March 13, 2017, Oak Flat, AZ-
The young couple were a bit taken aback, as I returned to the campsite, where my tent was set up. They hushed their small, annoyed dog, as I explained I had been at the campsite for a while and had gone to town for dinner. As they were car-camping, and the campground is free, we were all fine with each other’s presence. Besides, after some banter, I left them alone, and was content to watch the stars and think loving thoughts. The campground reflected those back.
Before all this, as there were about 45 minutes until sundown, I took a stroll along an easy trail that led south and west from the campground. A free spirit, whose own goal was explore all the National Forests west of the Mississippi, had pointed me in the direction of a spring, which he said was a good two hours’ hike from here. I took the stone path out of the campground and shortly found remnants of another of General Stoneman’s outposts.

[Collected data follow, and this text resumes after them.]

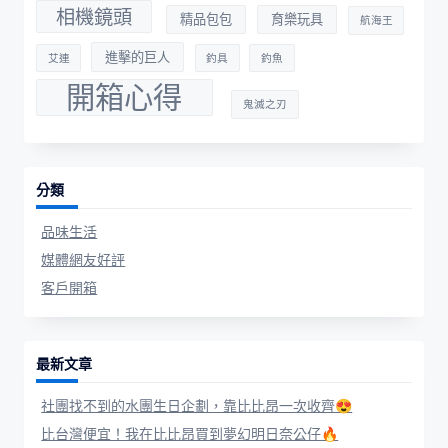
相機鏡頭
精品包包
育樂玩具
航海王
進擊的巨人
艾連
釣具
釣魚
開箱心得
鬼滅之刃
分類
品味生活
媒體網友好評
客戶開箱
最新文章
社團找不到的水團生日企劃，靠比比昂一次收齊😍
比台灣便宜！我在比比昂買到夢幻明日奈公仔🔥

Rhyolite and obsidian abound, in this part of Arizona, as you will see further in “Devils Canyon” (I prefer the name, Queen Creek Gorge, but to each their own.)
Stone walls were built to last, in the 1870’s.

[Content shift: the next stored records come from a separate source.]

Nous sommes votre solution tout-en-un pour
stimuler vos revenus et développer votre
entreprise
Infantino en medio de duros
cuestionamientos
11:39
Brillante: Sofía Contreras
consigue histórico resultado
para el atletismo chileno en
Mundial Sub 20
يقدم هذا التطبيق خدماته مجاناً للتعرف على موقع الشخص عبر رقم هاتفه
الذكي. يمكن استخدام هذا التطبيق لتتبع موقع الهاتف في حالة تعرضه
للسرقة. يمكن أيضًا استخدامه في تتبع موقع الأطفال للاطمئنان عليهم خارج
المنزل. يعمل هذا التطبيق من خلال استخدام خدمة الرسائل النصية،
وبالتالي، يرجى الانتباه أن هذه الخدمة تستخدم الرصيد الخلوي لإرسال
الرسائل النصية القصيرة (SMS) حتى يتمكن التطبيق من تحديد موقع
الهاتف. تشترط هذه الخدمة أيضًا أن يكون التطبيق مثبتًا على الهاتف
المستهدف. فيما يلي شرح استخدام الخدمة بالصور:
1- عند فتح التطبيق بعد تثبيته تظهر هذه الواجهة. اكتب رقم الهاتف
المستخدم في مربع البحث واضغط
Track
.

I like to pay respects at memorials to the local departed, wherever I go. This cross honours the wife of an Oak Flat native.
The campground is of further interest to me, because there is a controversy over just how extensively a planned underground copper mine will be allowed to run, underneath this immediate area. There are concerns about depleting the water table and about creating a giant sinkhole, under the current campground. There is some debate, even among Native Americans, as to the sacredness of the site to the Apache Nation. Several protesters have set up a camp, within the campground, featuring traditional Apache dwellings, called wikieup. The environmental and archaeological concerns are valid, as is the need for work, among the residents of Superior and outlying areas. I would probably favour a scaled back mining enterprise, with careful attention to the water table and to honouring any burial sites that may be found.